Membrane Permeability
by Greg Crowther
Students often wonder why they need to know chemistry to do biology. Here is one compelling example: the rates and mechanisms by which substances cross biological membranes depends strongly on their chemical properties -- especially their polarity and size.
What can cross a lipid bilayer?
Lipids, gases, that's about all.
Large or charged or polar species
Cannot cross a lipid wall.
What can cross a lipid bilayer
If some proteins get installed?
Large or charged or polar species
Join or leave the cytosol.
• sheet music (with melody play-back)
Songs like this one can be used during class meetings and/or in homework assignments. Either way, the song will be most impactful if students DO something with it, as opposed to just listening.
An initial, simple follow-up activity could be to answer the study questions below. A more extensive interaction with the song might entail (A) learning to sing it, using an audio file and/or sheet music as a guide, and/or (B) illustrating it with pictures, bodily poses, and/or bodily movements. The latter activity could begin with students identifying the most important or most challenging content of the song, and deciding how to illustrate that particular content.

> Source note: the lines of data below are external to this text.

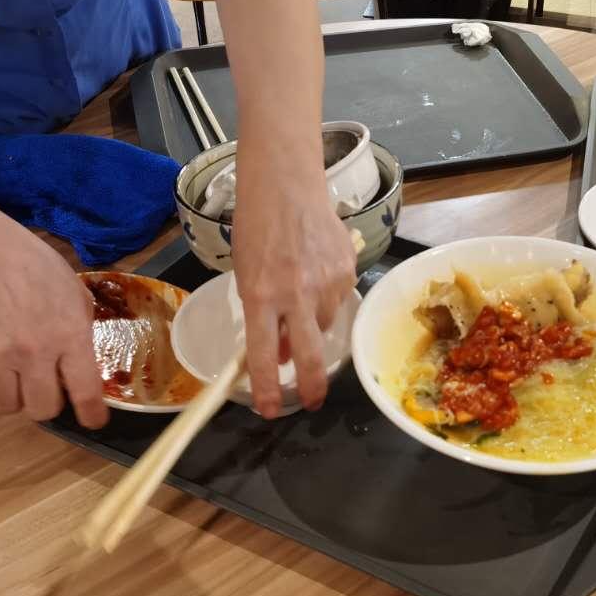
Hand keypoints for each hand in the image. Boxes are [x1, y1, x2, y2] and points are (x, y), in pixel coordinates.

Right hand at [0, 219, 107, 427]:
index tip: (93, 421)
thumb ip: (81, 331)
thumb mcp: (76, 294)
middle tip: (46, 390)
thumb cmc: (37, 270)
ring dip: (15, 396)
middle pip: (42, 409)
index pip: (85, 391)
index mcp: (69, 336)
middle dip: (48, 405)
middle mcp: (34, 352)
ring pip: (7, 405)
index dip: (92, 414)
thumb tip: (82, 365)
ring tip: (17, 375)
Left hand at [230, 158, 355, 417]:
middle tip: (309, 401)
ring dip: (314, 326)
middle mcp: (295, 293)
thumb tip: (283, 353)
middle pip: (309, 357)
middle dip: (310, 388)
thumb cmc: (256, 228)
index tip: (267, 409)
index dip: (266, 389)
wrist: (286, 185)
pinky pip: (339, 299)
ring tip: (301, 295)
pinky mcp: (348, 270)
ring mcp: (326, 282)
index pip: (264, 356)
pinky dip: (327, 298)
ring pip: (325, 325)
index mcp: (261, 294)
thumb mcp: (247, 275)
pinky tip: (315, 273)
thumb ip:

(1) Substances may be described as hydrophilic, hydrophobic, lipophilic, and/or lipophobic. In general, which of these types can pass through biological membranes without the aid of proteins?
(2) In the context of membranes, what is the difference between simple diffusion and facilitated diffusion?
(3) Explain how different types of proteins allow different types of molecules to pass through membranes.
(4) Explain how each of the following molecules gets across cell membranes: free fatty acids, Na+ ions, glucose, full-length proteins.